→ What the task requires
Exactly as written, retype all of the records that come next.

___ Extracted material

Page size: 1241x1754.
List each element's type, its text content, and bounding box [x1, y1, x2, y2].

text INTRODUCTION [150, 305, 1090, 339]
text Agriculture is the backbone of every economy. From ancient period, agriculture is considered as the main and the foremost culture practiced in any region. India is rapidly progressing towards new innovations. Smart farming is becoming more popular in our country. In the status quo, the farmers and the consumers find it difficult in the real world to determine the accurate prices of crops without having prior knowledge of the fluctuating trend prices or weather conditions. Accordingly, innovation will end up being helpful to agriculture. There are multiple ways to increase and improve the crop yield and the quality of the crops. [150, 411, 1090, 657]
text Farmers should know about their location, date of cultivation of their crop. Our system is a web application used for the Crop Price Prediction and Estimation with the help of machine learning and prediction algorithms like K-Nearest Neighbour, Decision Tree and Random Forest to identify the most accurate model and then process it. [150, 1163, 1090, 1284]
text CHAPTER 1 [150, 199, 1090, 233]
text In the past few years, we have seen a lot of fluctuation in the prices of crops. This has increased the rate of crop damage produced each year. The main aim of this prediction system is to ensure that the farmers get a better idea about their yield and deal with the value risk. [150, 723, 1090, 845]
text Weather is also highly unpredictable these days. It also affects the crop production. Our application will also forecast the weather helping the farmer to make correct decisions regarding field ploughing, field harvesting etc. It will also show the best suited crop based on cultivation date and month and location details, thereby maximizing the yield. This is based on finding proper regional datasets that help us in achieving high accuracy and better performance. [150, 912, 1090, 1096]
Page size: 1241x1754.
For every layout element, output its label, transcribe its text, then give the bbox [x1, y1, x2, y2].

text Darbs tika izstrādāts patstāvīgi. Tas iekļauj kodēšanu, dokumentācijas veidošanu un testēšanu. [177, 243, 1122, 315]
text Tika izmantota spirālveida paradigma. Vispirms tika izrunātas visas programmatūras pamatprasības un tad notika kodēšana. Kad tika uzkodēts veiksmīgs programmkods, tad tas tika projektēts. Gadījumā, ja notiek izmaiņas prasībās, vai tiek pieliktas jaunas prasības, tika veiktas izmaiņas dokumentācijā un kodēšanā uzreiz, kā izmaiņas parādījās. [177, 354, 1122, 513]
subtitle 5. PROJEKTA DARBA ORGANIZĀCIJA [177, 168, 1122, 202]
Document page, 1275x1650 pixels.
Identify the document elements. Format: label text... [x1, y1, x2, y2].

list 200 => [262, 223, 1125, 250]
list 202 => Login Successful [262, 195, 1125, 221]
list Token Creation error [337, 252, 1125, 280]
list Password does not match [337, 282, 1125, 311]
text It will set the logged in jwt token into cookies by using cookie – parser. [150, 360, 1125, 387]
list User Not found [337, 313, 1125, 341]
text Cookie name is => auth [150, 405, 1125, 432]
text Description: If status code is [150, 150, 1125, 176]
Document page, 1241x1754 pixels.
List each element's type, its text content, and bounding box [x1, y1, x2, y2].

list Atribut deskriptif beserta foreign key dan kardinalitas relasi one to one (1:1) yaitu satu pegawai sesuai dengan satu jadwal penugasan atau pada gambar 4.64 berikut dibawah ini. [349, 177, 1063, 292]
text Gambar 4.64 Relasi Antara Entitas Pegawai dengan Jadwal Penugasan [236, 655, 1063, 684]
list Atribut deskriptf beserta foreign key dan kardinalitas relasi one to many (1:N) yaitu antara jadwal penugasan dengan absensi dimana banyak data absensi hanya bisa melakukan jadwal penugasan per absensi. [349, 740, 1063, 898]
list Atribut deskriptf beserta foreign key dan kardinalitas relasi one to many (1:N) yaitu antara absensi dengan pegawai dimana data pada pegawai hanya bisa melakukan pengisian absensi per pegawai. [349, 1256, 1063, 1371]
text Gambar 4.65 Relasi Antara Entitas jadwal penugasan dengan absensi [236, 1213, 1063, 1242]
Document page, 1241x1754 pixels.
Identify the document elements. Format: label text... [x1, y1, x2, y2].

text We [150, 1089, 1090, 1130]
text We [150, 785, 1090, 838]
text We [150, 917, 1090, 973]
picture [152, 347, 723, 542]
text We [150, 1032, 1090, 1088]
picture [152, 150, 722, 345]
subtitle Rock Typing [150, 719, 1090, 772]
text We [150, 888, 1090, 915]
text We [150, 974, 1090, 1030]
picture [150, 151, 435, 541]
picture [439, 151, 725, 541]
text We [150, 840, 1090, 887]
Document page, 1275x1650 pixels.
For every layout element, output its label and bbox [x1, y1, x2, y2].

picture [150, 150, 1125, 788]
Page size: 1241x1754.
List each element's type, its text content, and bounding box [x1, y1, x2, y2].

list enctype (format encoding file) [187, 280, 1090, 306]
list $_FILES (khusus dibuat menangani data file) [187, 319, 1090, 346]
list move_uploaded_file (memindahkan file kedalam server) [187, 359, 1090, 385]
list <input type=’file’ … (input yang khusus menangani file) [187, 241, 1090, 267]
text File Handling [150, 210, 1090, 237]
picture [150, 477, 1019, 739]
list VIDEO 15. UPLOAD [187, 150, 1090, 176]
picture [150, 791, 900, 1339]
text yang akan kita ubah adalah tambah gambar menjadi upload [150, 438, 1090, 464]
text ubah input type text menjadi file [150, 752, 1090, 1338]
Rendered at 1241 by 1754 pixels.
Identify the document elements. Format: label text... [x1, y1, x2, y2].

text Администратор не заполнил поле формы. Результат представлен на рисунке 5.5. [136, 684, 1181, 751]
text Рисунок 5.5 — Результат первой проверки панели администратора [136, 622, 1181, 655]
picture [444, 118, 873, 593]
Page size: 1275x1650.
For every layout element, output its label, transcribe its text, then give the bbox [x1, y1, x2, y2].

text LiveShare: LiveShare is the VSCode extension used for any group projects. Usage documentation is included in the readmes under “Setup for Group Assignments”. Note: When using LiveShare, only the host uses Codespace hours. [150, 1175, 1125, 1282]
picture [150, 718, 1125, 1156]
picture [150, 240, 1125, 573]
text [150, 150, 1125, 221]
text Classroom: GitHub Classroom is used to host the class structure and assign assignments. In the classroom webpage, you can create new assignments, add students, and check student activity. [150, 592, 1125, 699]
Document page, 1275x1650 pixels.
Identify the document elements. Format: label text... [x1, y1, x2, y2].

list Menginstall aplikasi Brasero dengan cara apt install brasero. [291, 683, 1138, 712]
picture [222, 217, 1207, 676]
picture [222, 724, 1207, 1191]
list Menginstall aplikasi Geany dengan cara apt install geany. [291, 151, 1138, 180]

______

→ Task solution
Page size: 1241x1754.
List each element's type, its text content, and bounding box [x1, y1, x2, y2].

text INTRODUCTION [150, 305, 1090, 339]
text Agriculture is the backbone of every economy. From ancient period, agriculture is considered as the main and the foremost culture practiced in any region. India is rapidly progressing towards new innovations. Smart farming is becoming more popular in our country. In the status quo, the farmers and the consumers find it difficult in the real world to determine the accurate prices of crops without having prior knowledge of the fluctuating trend prices or weather conditions. Accordingly, innovation will end up being helpful to agriculture. There are multiple ways to increase and improve the crop yield and the quality of the crops. [150, 411, 1090, 657]
text Farmers should know about their location, date of cultivation of their crop. Our system is a web application used for the Crop Price Prediction and Estimation with the help of machine learning and prediction algorithms like K-Nearest Neighbour, Decision Tree and Random Forest to identify the most accurate model and then process it. [150, 1163, 1090, 1284]
text CHAPTER 1 [150, 199, 1090, 233]
text In the past few years, we have seen a lot of fluctuation in the prices of crops. This has increased the rate of crop damage produced each year. The main aim of this prediction system is to ensure that the farmers get a better idea about their yield and deal with the value risk. [150, 723, 1090, 845]
text Weather is also highly unpredictable these days. It also affects the crop production. Our application will also forecast the weather helping the farmer to make correct decisions regarding field ploughing, field harvesting etc. It will also show the best suited crop based on cultivation date and month and location details, thereby maximizing the yield. This is based on finding proper regional datasets that help us in achieving high accuracy and better performance. [150, 912, 1090, 1096]
Page size: 1241x1754.
For every layout element, output its label, transcribe its text, then give the bbox [x1, y1, x2, y2].

text Darbs tika izstrādāts patstāvīgi. Tas iekļauj kodēšanu, dokumentācijas veidošanu un testēšanu. [177, 243, 1122, 315]
text Tika izmantota spirālveida paradigma. Vispirms tika izrunātas visas programmatūras pamatprasības un tad notika kodēšana. Kad tika uzkodēts veiksmīgs programmkods, tad tas tika projektēts. Gadījumā, ja notiek izmaiņas prasībās, vai tiek pieliktas jaunas prasības, tika veiktas izmaiņas dokumentācijā un kodēšanā uzreiz, kā izmaiņas parādījās. [177, 354, 1122, 513]
subtitle 5. PROJEKTA DARBA ORGANIZĀCIJA [177, 168, 1122, 202]
Document page, 1275x1650 pixels.
Identify the document elements. Format: label text... [x1, y1, x2, y2].

list 200 => [262, 223, 1125, 250]
list 202 => Login Successful [262, 195, 1125, 221]
list Token Creation error [337, 252, 1125, 280]
list Password does not match [337, 282, 1125, 311]
text It will set the logged in jwt token into cookies by using cookie – parser. [150, 360, 1125, 387]
list User Not found [337, 313, 1125, 341]
text Cookie name is => auth [150, 405, 1125, 432]
text Description: If status code is [150, 150, 1125, 176]
Document page, 1241x1754 pixels.
List each element's type, its text content, and bounding box [x1, y1, x2, y2].

list Atribut deskriptif beserta foreign key dan kardinalitas relasi one to one (1:1) yaitu satu pegawai sesuai dengan satu jadwal penugasan atau pada gambar 4.64 berikut dibawah ini. [349, 177, 1063, 292]
text Gambar 4.64 Relasi Antara Entitas Pegawai dengan Jadwal Penugasan [236, 655, 1063, 684]
list Atribut deskriptf beserta foreign key dan kardinalitas relasi one to many (1:N) yaitu antara jadwal penugasan dengan absensi dimana banyak data absensi hanya bisa melakukan jadwal penugasan per absensi. [349, 740, 1063, 898]
list Atribut deskriptf beserta foreign key dan kardinalitas relasi one to many (1:N) yaitu antara absensi dengan pegawai dimana data pada pegawai hanya bisa melakukan pengisian absensi per pegawai. [349, 1256, 1063, 1371]
text Gambar 4.65 Relasi Antara Entitas jadwal penugasan dengan absensi [236, 1213, 1063, 1242]
Document page, 1241x1754 pixels.
Identify the document elements. Format: label text... [x1, y1, x2, y2].

text We [150, 1089, 1090, 1130]
text We [150, 785, 1090, 838]
text We [150, 917, 1090, 973]
picture [152, 347, 723, 542]
text We [150, 1032, 1090, 1088]
picture [152, 150, 722, 345]
subtitle Rock Typing [150, 719, 1090, 772]
text We [150, 888, 1090, 915]
text We [150, 974, 1090, 1030]
picture [150, 151, 435, 541]
picture [439, 151, 725, 541]
text We [150, 840, 1090, 887]
Document page, 1275x1650 pixels.
For every layout element, output its label and bbox [x1, y1, x2, y2].

picture [150, 150, 1125, 788]
Page size: 1241x1754.
List each element's type, its text content, and bounding box [x1, y1, x2, y2].

list enctype (format encoding file) [187, 280, 1090, 306]
list $_FILES (khusus dibuat menangani data file) [187, 319, 1090, 346]
list move_uploaded_file (memindahkan file kedalam server) [187, 359, 1090, 385]
list <input type=’file’ … (input yang khusus menangani file) [187, 241, 1090, 267]
text File Handling [150, 210, 1090, 237]
picture [150, 477, 1019, 739]
list VIDEO 15. UPLOAD [187, 150, 1090, 176]
picture [150, 791, 900, 1339]
text yang akan kita ubah adalah tambah gambar menjadi upload [150, 438, 1090, 464]
text ubah input type text menjadi file [150, 752, 1090, 1338]
Rendered at 1241 by 1754 pixels.
Identify the document elements. Format: label text... [x1, y1, x2, y2].

text Администратор не заполнил поле формы. Результат представлен на рисунке 5.5. [136, 684, 1181, 751]
text Рисунок 5.5 — Результат первой проверки панели администратора [136, 622, 1181, 655]
picture [444, 118, 873, 593]
Page size: 1275x1650.
For every layout element, output its label, transcribe its text, then give the bbox [x1, y1, x2, y2].

text LiveShare: LiveShare is the VSCode extension used for any group projects. Usage documentation is included in the readmes under “Setup for Group Assignments”. Note: When using LiveShare, only the host uses Codespace hours. [150, 1175, 1125, 1282]
picture [150, 718, 1125, 1156]
picture [150, 240, 1125, 573]
text [150, 150, 1125, 221]
text Classroom: GitHub Classroom is used to host the class structure and assign assignments. In the classroom webpage, you can create new assignments, add students, and check student activity. [150, 592, 1125, 699]
Document page, 1275x1650 pixels.
Identify the document elements. Format: label text... [x1, y1, x2, y2].

list Menginstall aplikasi Brasero dengan cara apt install brasero. [291, 683, 1138, 712]
picture [222, 217, 1207, 676]
picture [222, 724, 1207, 1191]
list Menginstall aplikasi Geany dengan cara apt install geany. [291, 151, 1138, 180]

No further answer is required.